DOCUMENT SEGMENT:
CO2 vs Nitrogen for chilling vessels


#21

I found a pressurized liquid nitrogen dewar set-up at my local gas supplier that you might be interested in (50L capacity?). It looks like they use it for freezing totes of live material (shower head on the end of supply), but I see the possibilities for other uses as well.

In terms of CO2… Are you monitoring the pressure within the jacket using a pressure gauge some how, or do you rely on the PRV to vent pressure without watching psi? Are you running a bizzy setup?

CO2 seems cheaper and more efficient than coolers of ice. If anyone has tips on running CO2 on tanks / heat exchangers It would be much appreciated.


#22

I have been trying to research this topic lately. I want to spew out some stuff and see what you all think.

DATASET RECORDS:
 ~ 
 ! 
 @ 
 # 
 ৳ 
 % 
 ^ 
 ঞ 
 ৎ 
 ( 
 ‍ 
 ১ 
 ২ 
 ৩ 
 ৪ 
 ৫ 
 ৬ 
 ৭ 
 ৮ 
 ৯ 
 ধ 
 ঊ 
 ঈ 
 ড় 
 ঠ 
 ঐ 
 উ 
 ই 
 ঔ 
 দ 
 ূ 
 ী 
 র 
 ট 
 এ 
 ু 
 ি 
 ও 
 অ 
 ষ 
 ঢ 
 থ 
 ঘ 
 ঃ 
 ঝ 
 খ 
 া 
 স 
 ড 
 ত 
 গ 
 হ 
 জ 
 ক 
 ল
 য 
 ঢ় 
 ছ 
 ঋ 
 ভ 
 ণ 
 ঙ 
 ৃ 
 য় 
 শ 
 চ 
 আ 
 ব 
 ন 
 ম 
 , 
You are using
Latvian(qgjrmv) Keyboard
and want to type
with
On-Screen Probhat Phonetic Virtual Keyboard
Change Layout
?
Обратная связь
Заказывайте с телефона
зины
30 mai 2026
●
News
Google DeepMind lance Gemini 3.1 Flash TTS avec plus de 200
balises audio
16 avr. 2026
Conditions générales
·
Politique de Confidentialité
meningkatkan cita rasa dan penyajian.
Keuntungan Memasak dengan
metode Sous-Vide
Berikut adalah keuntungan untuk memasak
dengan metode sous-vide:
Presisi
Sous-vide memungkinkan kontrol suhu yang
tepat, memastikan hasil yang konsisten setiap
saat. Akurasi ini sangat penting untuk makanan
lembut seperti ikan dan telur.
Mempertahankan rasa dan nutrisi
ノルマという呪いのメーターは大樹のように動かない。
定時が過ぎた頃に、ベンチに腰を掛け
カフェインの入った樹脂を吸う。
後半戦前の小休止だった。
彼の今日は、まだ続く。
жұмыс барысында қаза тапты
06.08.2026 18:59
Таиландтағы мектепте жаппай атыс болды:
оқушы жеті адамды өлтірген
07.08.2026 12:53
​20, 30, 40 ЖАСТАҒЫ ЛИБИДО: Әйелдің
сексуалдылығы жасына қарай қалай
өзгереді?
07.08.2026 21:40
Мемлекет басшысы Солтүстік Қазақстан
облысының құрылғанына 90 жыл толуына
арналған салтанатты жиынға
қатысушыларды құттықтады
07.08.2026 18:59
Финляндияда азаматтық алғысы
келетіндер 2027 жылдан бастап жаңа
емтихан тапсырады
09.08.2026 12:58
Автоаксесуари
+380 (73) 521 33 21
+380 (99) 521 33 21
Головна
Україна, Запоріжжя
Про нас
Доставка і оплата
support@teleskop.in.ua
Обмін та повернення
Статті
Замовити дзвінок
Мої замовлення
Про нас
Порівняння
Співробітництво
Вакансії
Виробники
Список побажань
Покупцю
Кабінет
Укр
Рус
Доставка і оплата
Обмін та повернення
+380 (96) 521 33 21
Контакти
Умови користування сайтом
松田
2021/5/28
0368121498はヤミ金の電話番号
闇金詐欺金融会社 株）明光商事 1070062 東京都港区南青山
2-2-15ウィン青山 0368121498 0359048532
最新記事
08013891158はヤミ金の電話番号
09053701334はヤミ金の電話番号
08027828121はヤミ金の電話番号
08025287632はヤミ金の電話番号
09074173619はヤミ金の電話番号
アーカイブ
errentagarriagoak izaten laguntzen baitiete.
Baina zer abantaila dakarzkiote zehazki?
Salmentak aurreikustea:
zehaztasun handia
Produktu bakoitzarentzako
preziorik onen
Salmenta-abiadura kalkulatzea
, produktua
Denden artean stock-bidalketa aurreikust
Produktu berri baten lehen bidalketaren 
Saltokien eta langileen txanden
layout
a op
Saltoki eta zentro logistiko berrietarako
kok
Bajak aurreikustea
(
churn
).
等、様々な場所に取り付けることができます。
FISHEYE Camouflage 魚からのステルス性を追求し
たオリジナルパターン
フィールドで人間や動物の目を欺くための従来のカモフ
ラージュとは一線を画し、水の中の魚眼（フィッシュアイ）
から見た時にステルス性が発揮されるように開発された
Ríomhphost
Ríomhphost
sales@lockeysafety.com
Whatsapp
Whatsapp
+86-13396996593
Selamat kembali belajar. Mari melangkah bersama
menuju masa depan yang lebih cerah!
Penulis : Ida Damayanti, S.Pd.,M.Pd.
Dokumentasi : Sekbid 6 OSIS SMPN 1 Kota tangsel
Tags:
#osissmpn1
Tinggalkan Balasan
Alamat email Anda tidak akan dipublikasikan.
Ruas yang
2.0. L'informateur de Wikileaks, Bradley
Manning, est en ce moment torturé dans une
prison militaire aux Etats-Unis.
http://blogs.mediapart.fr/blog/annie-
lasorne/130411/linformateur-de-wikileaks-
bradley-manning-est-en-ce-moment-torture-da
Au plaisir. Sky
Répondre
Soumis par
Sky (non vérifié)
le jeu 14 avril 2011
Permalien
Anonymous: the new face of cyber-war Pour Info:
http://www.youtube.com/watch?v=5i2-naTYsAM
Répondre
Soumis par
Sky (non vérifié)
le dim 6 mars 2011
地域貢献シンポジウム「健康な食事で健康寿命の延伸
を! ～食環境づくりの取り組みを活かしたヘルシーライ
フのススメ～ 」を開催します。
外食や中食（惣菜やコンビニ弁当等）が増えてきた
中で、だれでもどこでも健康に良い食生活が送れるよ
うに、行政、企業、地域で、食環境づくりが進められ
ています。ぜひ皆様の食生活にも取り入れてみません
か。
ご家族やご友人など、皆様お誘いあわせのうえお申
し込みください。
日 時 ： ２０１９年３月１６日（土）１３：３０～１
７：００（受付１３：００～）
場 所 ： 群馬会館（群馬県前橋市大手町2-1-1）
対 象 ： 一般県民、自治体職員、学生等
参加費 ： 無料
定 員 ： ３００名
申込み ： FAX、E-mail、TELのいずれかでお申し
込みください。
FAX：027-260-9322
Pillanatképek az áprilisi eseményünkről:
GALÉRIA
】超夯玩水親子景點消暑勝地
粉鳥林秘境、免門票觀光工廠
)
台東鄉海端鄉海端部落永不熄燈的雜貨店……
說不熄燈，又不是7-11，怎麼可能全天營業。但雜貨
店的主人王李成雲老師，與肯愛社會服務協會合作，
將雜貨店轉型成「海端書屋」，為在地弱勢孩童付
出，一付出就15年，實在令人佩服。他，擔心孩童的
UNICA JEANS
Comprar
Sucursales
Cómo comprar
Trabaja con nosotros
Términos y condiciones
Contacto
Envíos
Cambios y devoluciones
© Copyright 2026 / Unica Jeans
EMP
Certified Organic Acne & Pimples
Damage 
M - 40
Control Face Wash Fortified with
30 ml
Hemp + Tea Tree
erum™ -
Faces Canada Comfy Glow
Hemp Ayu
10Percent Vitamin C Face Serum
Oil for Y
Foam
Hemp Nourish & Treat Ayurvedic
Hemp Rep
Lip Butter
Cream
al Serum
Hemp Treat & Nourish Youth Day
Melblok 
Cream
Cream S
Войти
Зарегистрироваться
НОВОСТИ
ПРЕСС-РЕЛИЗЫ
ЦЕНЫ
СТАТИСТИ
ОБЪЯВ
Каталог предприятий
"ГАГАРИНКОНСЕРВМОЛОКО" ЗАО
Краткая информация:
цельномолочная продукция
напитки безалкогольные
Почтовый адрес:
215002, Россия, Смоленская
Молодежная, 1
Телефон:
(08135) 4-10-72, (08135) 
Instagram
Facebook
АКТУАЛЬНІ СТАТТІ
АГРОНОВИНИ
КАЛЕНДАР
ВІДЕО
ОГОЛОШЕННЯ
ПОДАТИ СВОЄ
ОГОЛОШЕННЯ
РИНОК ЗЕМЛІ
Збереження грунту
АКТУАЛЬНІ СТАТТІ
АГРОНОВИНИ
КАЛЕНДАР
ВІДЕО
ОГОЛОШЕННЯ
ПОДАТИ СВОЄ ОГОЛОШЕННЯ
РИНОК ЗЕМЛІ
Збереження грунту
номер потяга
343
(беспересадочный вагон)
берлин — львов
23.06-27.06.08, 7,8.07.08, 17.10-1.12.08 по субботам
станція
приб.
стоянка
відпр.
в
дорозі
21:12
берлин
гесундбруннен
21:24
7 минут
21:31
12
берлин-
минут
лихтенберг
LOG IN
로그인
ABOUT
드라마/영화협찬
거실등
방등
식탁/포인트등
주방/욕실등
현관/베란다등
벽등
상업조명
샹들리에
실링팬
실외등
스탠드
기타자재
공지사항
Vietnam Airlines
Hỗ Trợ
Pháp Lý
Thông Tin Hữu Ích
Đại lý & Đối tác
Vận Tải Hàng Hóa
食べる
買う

WHAT YOU WILL DO:
**A)** Answer these about the chilling thread:
(i) Where did the first poster find the pressurized liquid nitrogen dewar set-up?
(ii) What does CO2 seem cheaper and more efficient than?
(iii) What has the author of post #22 been trying to do lately?
**B)** Alter the stretch of the chilling thread from "In terms of" through "be much appreciated." by putting "ice chests" in place of "coolers of ice".
The entries have no connection to the chilling thread.

SOLUTIONS IN ORDER:
**A)**
(i) At the poster's local gas supplier.
(ii) Coolers of ice.
(iii) Research this topic.

**B)**
In terms of CO2… Are you monitoring the pressure within the jacket using a pressure gauge some how, or do you rely on the PRV to vent pressure without watching psi? Are you running a bizzy setup?

CO2 seems cheaper and more efficient than ice chests. If anyone has tips on running CO2 on tanks / heat exchangers It would be much appreciated.